To request that `dspunfold` autodetect the state length, specify `-s auto`. This option generates an efficient multithreaded MEX file, but with a significant increase in the generation time, due to the extra analysis that it requires.

```dspunfold dspunfoldFIRExample -args {(1:4096)',firCoeffs1,firCoeffs2} ... -s auto -f [true,false,false] -r 5```
```State length: [autodetect] samples, Repetition: 5, Output latency: 60 frames, Threads: 6 Analyzing: dspunfoldFIRExample.m Creating single-threaded MEX file: dspunfoldFIRExample_st.mexa64 Searching for minimal state length (this might take a while) Checking stateless ... Insufficient Checking 4096 samples ... Sufficient Checking 2048 samples ... Sufficient Checking 1024 samples ... Sufficient Checking 512 samples ... Sufficient Checking 256 samples ... Insufficient Checking 384 samples ... Insufficient Checking 448 samples ... Sufficient Checking 416 samples ... Insufficient Checking 432 samples ... Insufficient Checking 440 samples ... Insufficient Checking 444 samples ... Insufficient Checking 446 samples ... Insufficient Checking 447 samples ... Insufficient Minimal state length is 448 samples Creating multi-threaded MEX file: dspunfoldFIRExample_mt.mexa64 Creating analyzer file: dspunfoldFIRExample_analyzer.p ```

`dspunfold` checks different state lengths, using as inputs the values provided with the `-args` option. The function aims to find the minimum state length for which the outputs of the multithreaded MEX and single-threaded MEX are the same. Notice that it found 448, as the minimal state length value, which matches the expected value, manually computed before.

#### Verify Generated Multithreaded MEX Using the Generated Analyzer

When creating a multithreaded MEX file using dspunfold, the single-threaded MEX file is also created along with an analyzer function. For the stateful example in the previous section, the name of the analyzer is `dspunfoldFIRExample_analyzer`.

The goal of the analyzer is to provide a quick way to measure the speedup of the multithreaded MEX relative to the single-threaded MEX, and also to check if the outputs of the multithreaded MEX and single-threaded MEX match. Outputs usually do not match when an incorrect state length value is specified.

Execute the analyzer for the multithreaded MEX file, `dspunfoldFIRExample_mt`, generated previously using the `-s auto` option.

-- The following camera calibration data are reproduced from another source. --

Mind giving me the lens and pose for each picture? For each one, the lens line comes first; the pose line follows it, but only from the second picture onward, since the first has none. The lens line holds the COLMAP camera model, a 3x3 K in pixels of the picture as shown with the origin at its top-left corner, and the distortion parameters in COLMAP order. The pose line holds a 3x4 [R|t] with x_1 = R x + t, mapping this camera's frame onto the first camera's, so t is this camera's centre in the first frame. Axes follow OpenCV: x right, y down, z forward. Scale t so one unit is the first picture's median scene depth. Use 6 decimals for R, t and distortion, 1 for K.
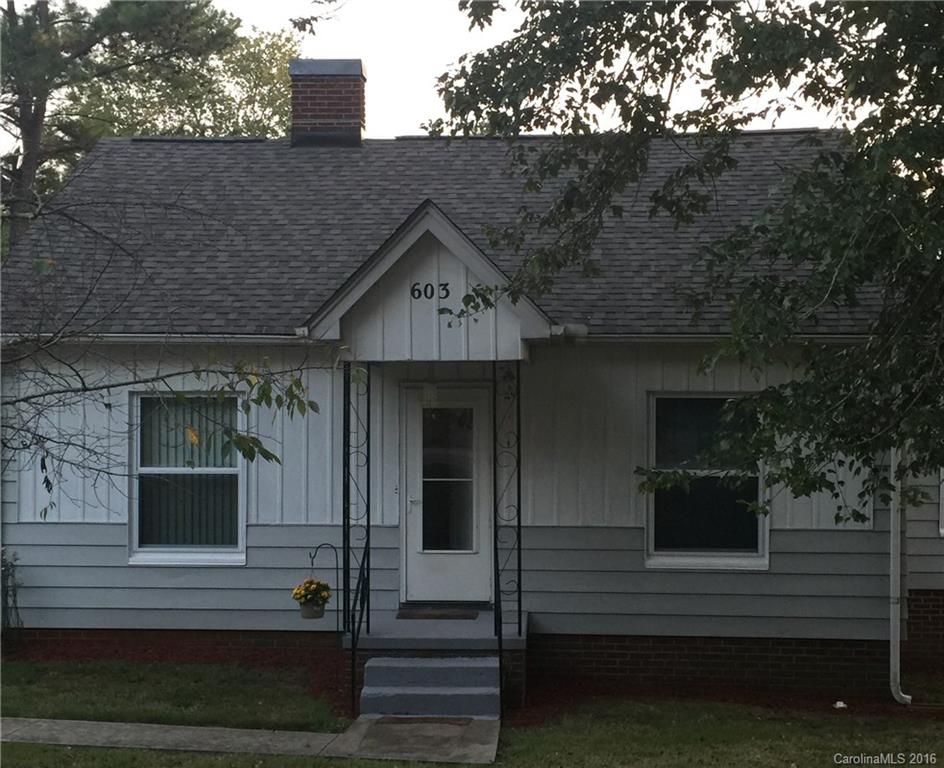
lens RADIAL K [[1256.0, 0, 472.0], [0, 1256.0, 384.0], [0, 0, 1]] dist [0.004833, -0.004419]
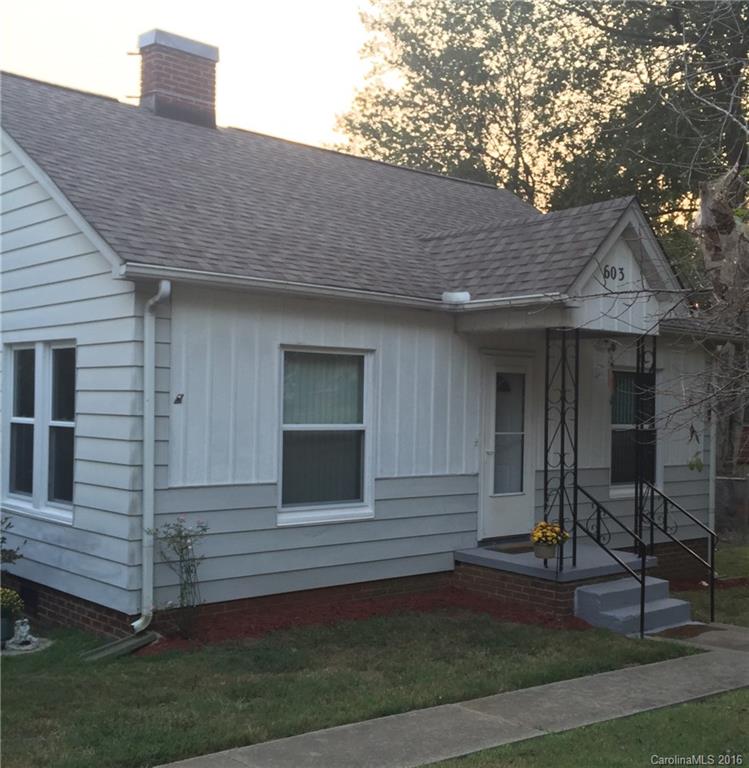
lens RADIAL K [[1000.4, 0, 374.5], [0, 1000.4, 384.0], [0, 0, 1]] dist [-0.005418, -0.027546]
pose [[0.721775, 0.026499, 0.691621, -0.749057], [-0.019834, 0.999648, -0.017602, 0.048097], [-0.691844, -0.001013, 0.722046, 0.402603]]
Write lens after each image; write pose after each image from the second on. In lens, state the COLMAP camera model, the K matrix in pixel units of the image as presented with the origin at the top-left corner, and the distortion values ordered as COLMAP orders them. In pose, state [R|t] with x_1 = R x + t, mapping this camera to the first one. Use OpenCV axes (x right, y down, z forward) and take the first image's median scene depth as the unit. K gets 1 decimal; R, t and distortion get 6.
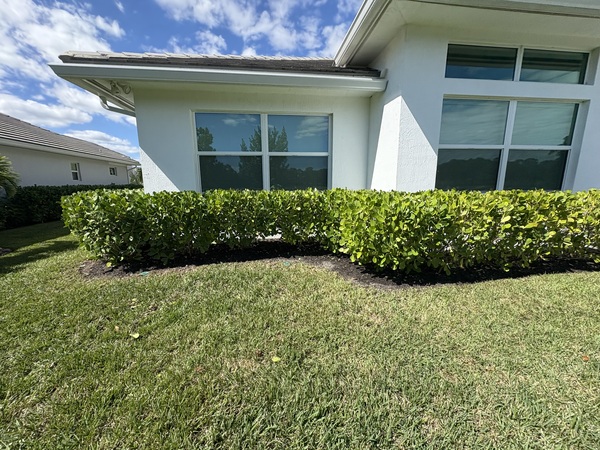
lens RADIAL K [[241.8, 0, 300.0], [0, 241.8, 225.0], [0, 0, 1]] dist [0.002915, 0.000477]
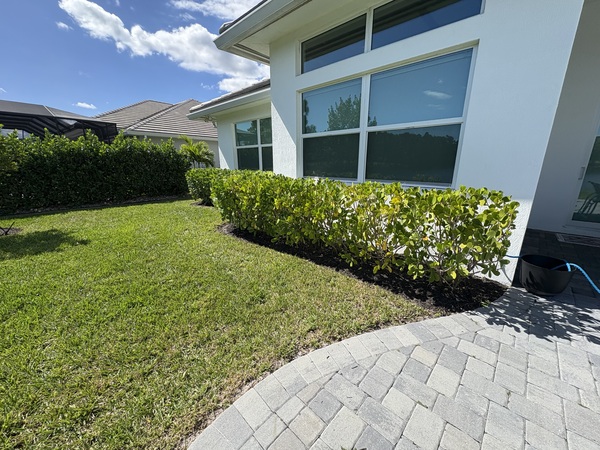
lens RADIAL K [[238.4, 0, 300.0], [0, 238.4, 225.0], [0, 0, 1]] dist [-0.003401, -0.000230]
pose [[0.638954, 0.200841, -0.742563, 1.488674], [-0.107591, 0.979159, 0.172255, -0.107076], [0.761684, -0.030170, 0.647246, 0.245296]]
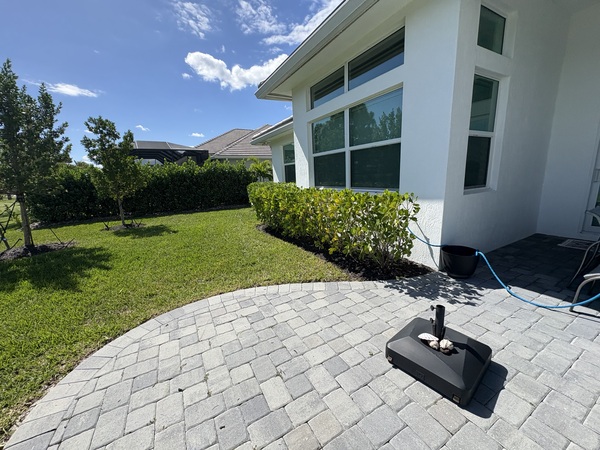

```firCoeffs1_1 = fir1(192,0.8); firCoeffs1_2 = fir1(192,0.7); firCoeffs1_3 = fir1(192,0.6); firCoeffs2_1 = fir1(256,0.2,'High'); firCoeffs2_2 = fir1(256,0.1,'High'); firCoeffs2_3 = fir1(256,0.3,'High'); dspunfoldFIRExample_analyzer((1:4096*3)',[firCoeffs1_1;firCoeffs1_2;firCoeffs1_3],... [firCoeffs2_1;firCoeffs2_2;firCoeffs2_3]);```
```Analyzing multi-threaded MEX file dspunfoldFIRExample_mt.mexa64. For best results, please refrain from interacting with the computer and stop other processes until the analyzer is done. Latency = 60 frames Speedup = 2.4x ```

Each input to the analyzer corresponds to the inputs of the `dspunfoldFIRExample_mt` MEX file. Notice that the length (first dimension) of each input is greater than the expected length. For example, `dspunfoldFIRExample_mt` expects a frame of 4096 doubles for its first input, while $4096×3$ samples were provided to `dspunfoldFIRExample_analyzer`. The analyzer interprets this input as 3 frames of 4096 samples. The analyzer alternates between these 3 input frames circularly while checking if the outputs of the multithreaded and single-threaded MEX files match.

The table shows the inputs used by the analyzer at each step of the numerical check. The total number of steps invoked by the analyzer is 180 or $3×\mathrm{latency}$, where $\mathrm{latency}$ is 60 in this case.

` | input1 | input2 | input3`

`------+----------------+--------------+--------------`

`Step1 | (1:4096)' | firCoeffs1_1 | firCoeffs2_1`

`Step2 | (4097:8192)' | firCoeffs1_2 | firCoeffs2_2`

`Step3 | (8193:12288)' | firCoeffs1_3 | firCoeffs2_3`

`Step4 | (1:4096)' | firCoeffs1_1 | firCoeffs2_1`

` ... | ... | ... | ...`

NOTE: For the analyzer to correctly check for the numerical match between the multithreaded MEX and single-threaded MEX, provide at least two frames with different values for each input. For inputs that represent parameters, such as filter coefficients, the frames can have the same values for each input. In this example, you could have specified a single set of coefficients for the second and third inputs.